Le 30 avril 2026, le Parlement brésilien a marqué un tournant majeur en annulant le veto du président Luiz Inácio Lula da Silva sur une loi qui permet de réduire les peines de prison de son prédécesseur, Jair Bolsonaro. Cette décision intervient alors que Lula se prépare pour une élection cruciale dans six mois, où il doit défendre son mandat contre un candidat issu de l’extrême droite.
EN BREF
- Le Parlement brésilien a annulé le veto de Lula sur une loi réduisant les peines de Bolsonaro.
- Cette décision survient à six mois des élections présidentielles et fragilise le gouvernement de Lula.
- Les partisans de Bolsonaro célèbrent cette victoire comme un premier pas vers l’amnistie de leurs camarades condamnés.
Lors d’une session conjointe des deux chambres, la loi a été adoptée par 318 voix contre 144 à la Chambre des députés et 49 voix contre 24 au Sénat. Ce vote représente une nouvelle défaite pour Lula, qui avait déjà subi un revers la veille avec le rejet de son candidat à la Cour suprême. Le climat était électrique, avec des parlementaires conservateurs célébrant la décision comme une victoire, scandant des slogans de liberté.
Cette loi modifie le calcul des peines de détention, bénéficiant non seulement à Jair Bolsonaro, mais également à d’autres condamnés pour leur implication dans les émeutes du 8 janvier 2023. Ces événements avaient vu des partisans de Bolsonaro s’attaquer aux institutions à Brasilia, une action qualifiée de tentative de coup d’État par la Cour suprême.

- **TRAVAIL DEMANDÉ**:
1. Répondez d'après l'article :
(a) Par combien de voix contre combien la loi a-t-elle été adoptée à la Chambre des députés ?
(b) À quelle date ont eu lieu les émeutes mentionnées ?
(c) Quel revers Lula avait-il subi la veille du vote ?
2. Modifiez le passage de l'article allant de "Cette loi modifie" jusqu'à "par la Cour suprême." inclus, en remplaçant "Brasilia" par "la capitale brésilienne".

(Contenu enregistré)

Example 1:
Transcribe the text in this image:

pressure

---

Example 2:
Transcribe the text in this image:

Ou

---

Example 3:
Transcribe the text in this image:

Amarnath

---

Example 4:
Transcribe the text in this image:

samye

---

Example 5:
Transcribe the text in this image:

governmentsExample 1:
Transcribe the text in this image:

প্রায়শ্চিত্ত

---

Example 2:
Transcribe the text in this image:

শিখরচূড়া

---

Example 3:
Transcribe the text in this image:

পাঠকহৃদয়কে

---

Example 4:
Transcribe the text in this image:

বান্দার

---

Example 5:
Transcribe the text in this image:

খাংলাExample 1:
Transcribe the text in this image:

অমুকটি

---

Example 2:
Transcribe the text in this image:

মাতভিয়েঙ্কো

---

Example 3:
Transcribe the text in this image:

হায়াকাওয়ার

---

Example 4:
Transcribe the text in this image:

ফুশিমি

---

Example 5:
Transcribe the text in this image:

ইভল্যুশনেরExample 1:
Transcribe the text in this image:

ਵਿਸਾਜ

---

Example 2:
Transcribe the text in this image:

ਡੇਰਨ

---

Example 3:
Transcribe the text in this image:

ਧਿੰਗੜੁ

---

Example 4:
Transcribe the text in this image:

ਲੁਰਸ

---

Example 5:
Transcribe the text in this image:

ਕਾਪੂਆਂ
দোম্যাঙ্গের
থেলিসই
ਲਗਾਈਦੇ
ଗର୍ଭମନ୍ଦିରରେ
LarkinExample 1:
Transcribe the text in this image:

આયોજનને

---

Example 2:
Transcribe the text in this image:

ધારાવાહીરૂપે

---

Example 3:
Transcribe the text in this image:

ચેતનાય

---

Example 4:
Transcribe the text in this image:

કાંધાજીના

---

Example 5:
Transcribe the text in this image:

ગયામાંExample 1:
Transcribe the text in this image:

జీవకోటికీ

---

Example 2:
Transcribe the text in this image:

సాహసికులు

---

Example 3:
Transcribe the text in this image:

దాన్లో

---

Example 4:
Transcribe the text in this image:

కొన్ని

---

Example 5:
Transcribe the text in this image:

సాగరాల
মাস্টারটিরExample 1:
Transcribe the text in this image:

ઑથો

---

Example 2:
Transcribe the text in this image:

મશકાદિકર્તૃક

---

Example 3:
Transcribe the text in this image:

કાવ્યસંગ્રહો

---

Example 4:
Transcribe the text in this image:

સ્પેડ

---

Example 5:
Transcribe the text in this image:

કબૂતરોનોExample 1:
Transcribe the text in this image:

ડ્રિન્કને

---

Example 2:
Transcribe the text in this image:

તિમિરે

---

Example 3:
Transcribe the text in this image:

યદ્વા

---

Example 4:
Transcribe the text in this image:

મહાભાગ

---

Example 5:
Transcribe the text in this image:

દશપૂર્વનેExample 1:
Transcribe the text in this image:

- **RÉPONSES PAR POINT**:
1.
(a) Par 318 voix contre 144.
(b) Le 8 janvier 2023.
(c) Le rejet de son candidat à la Cour suprême.

2.
Cette loi modifie le calcul des peines de détention, bénéficiant non seulement à Jair Bolsonaro, mais également à d’autres condamnés pour leur implication dans les émeutes du 8 janvier 2023. Ces événements avaient vu des partisans de Bolsonaro s’attaquer aux institutions à la capitale brésilienne, une action qualifiée de tentative de coup d’État par la Cour suprême.